The 4GL entering decade No. 4 is becoming TransAction

By Alan Yeo

    Actually, there can’t be a short history of Transact. Like the HP 3000, the language is now in its fourth decade of life. Even my exposure to Transact goes back more than 25 years.

    Transact was hot when I first started working on the HP 3000 in the early 1980s. It was being pushed by HP as their Fourth Generation Language (4GL) for the 3000, with tight integration to IMAGE, VPlus and supported by a Data Dictionary — the last of which was also hot technology back then.

    But HP had a habit of taking good software and applications, hyping them for a couple of years, then letting them slowly drown through lack of investment and development as something new came along. This often happened just as there seemed to be enough people using the older product to warrant the exact opposite approach.

   The wonder product that made HP stop pushing the Rapid products was the Allbase database and a 4GL called TODAY. HP may have re-badged Today as Allbase/4GL. The 4GL portion was dead within a couple of years. Transact, already forgotten by HP, carried on in many sites for many years to come.

    We developed some really beautiful applications using those Rapid products. For a couple of years I earned a good living consulting on Transact projects. Having a good understanding of Transact was one of the reasons that I became involved in the evolution.

First inspiration

   In 2003, nearly two years after HP’s fateful 14th November 3000 announcement, I was attending an HP-hosted 3000 Migration Partner event in Germany. Until this time in the migration sphere, if anyone mentioned Transact, heads were shaken sadly and the only option offered was scrap it and re-write. So I was slightly surprised to see there was going to be a paper on a solution for Transact conversion from Enno Richter.

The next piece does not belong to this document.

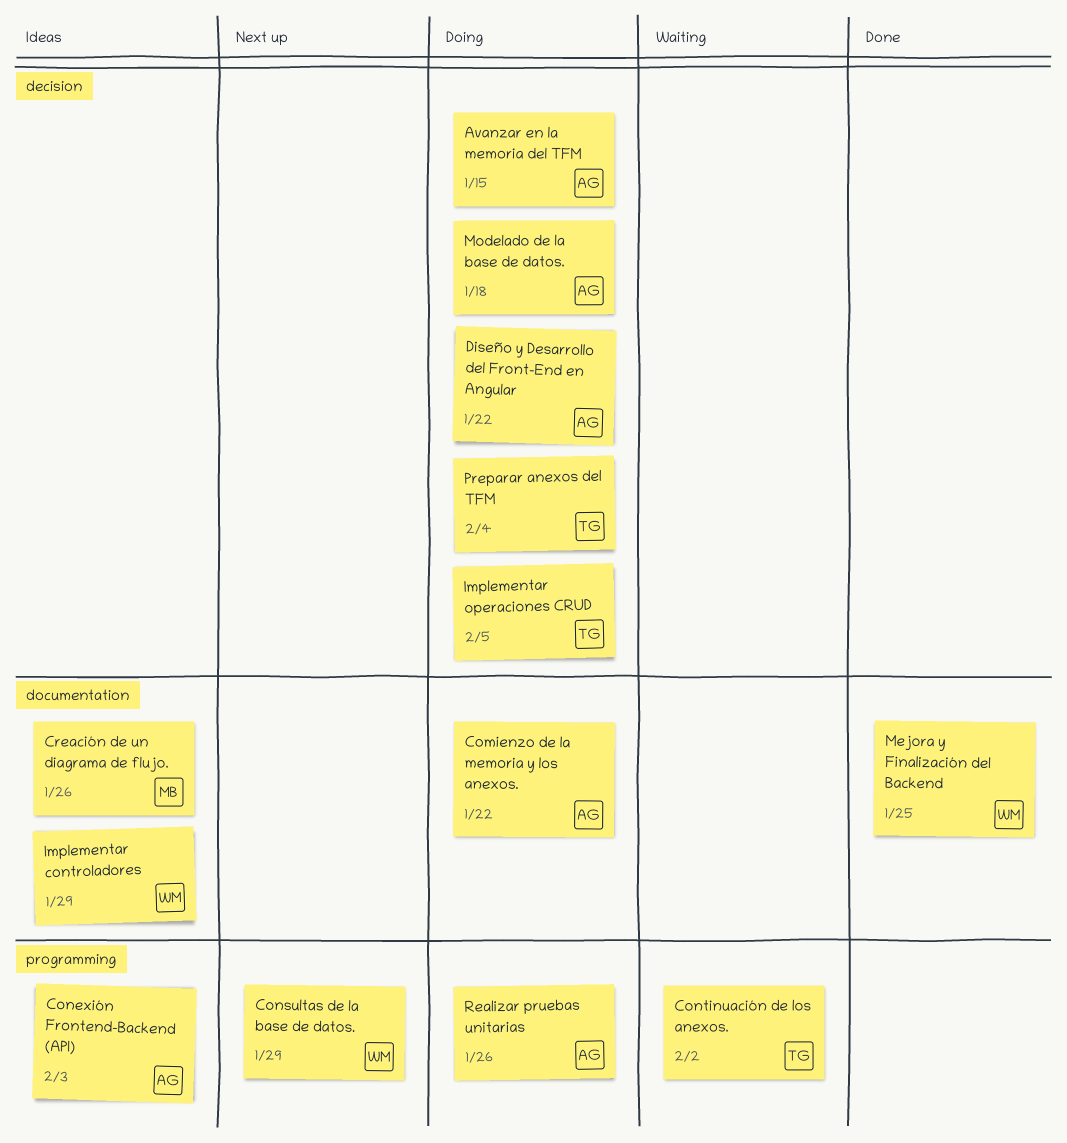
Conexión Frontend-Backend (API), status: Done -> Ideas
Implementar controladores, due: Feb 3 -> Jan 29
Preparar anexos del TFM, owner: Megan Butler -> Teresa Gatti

   Richer’s company had written a successful RPG to COBOL conversion tool, and had been involved in RPG migrations and conversions for a couple of decades. With some encouragement from HP Germany he offered to start writing a Transact to COBOL converter. After all, if you can convert RPG how difficult could a procedural language be, especially one that at first glace looked a bit like COBOL?

   Well, for those of us who knew Transact and all its wonderful “Push”, “Pop” stack manipulations, LEVELS, RETURN(n) and all the accumulating match criteria and data access verbs, our answer would have been “way too difficult.”

   In Enno, I met someone who although knowing virtually nothing about Transact or the HP 3000, was genuine about having a go. So I spent some time trying to convince him it was impossible and explain all the insoluble problems I could see. I finally left with an offer to forward some Transact documentation and examples to explain why I didn’t think it could be done.

   However, after leaving I realised that the notion of migrating Transact was rather like getting a call from your first true love after 20 years’ absence, asking for assistance. It’s something hard to ignore.

    The more I dredged from my memory how we had used Transact, the more I became convinced that it was impossible to write a converter from Transact to COBOL. For many Transact programs I would defy another Transact programmer to even work out easily what was going on, let alone to write a converter that could do it. And then there was the data mapping and all those Offsets. Nope, impossible!

   Hey. What if it was possible in COBOL to do the procedural, data access and display handling, but have it call a subroutine to emulate the clever Transact Stack Handling (which believe me is like nothing else on earth).

   But who on earth would know if such a thing was possible? Who wrote Transact in the first place? Dave Dummer, who lives in Canada but would habitually holiday in the fall in the Cotswolds in England, not 30 miles from my offices.

    I put Enno togther with Dave, and we all met up within a few weeks. We got out a sketchy agreement that it might be done and that we would work together on developing the concept.